Did you enjoy the stories? I hope so. My favourite is probably ‘Border’, but it’s led to divided opinions. When I’ve finished writing something I have a group of test readers who are kind enough to read
the relevant bundle of papers and give me their reactions. They’ve all had their own favourite. Except ‘To hold you while the music plays’. Nobody likes that one, apart from me.
Perhaps it doesn’t make sense? If I tell you the original title was ‘The Cross’, does that help?
A little bit?
Titles are a chapter all of their own.
The first horror story I wrote was about a man who is shipwrecked on an island in the Stockholm archipelago in the autumn. He’s freezing to death, and the situation gets even worse when his dead girlfriend floats ashore. And worse still later on, when she isn’t where he left her…

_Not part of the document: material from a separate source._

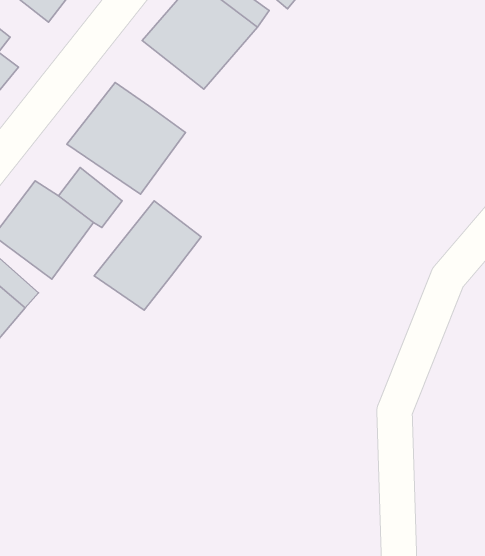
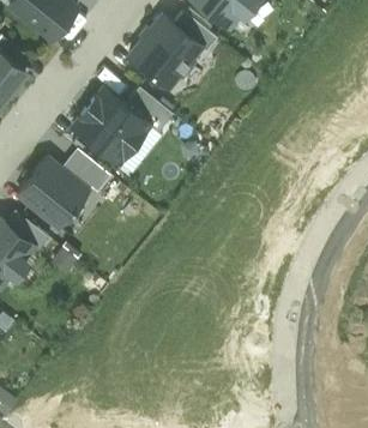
building: none -> [126,88,173,128]
building: [94,201,201,310] -> none

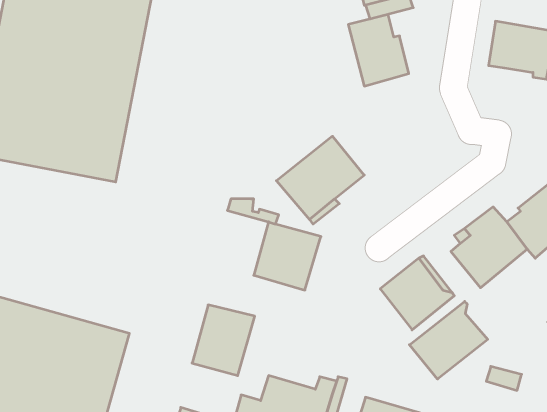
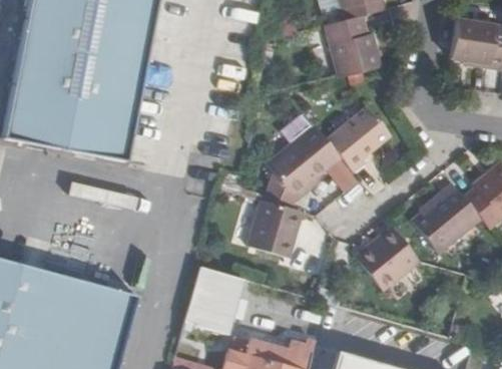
building: none -> [326,106,390,172]
building: [409,301,488,379] -> none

I called that one ‘Our skin, our blood, our bones’ after a line by Morrissey. (Which song? Anyone?)
Later on, when I wrote my first novel, it was called
The Only Friend
for a long time; I wasn’t very keen on that title, but I couldn’t come up with anything better. Until I remembered the title of my first story. Morrissey. I trawled through my memory and there it was:
Let the Right One In
.
For a long time
Handling the Undead
was called
When We Dead Awaken
, until I realised it was a play by Ibsen. Not good. In order to give the sense of those pages right at the back of the phone book, you know the ones: In the event of war…I renamed it
Instructions for Handling the Undead
, but that was a bit long, so…
The only title I’m really happy with is
Harbour
, which will be my next book. Then again, I haven’t written a word of it yet! But I’ve got ideas! Lots of them!
Enough about that.
Are you interested in these stories? How I came to write them?
(I write this in the knowledge that as I have been compared with Stephen King in various ways in the past, this is only going
to make the situation worse. But, as Vladimir and Estragon say: Nothing to be done.)
How many of you are still here? Seven?
OK.
These stories were written between spring 2002 and autumn 2005. The first one, ‘Eternal / Love’, was written just after I finished
Let the Right One In
, and the last one, ‘The final processing’, isn’t quite finished as I write this. I just need to sort out a couple of things.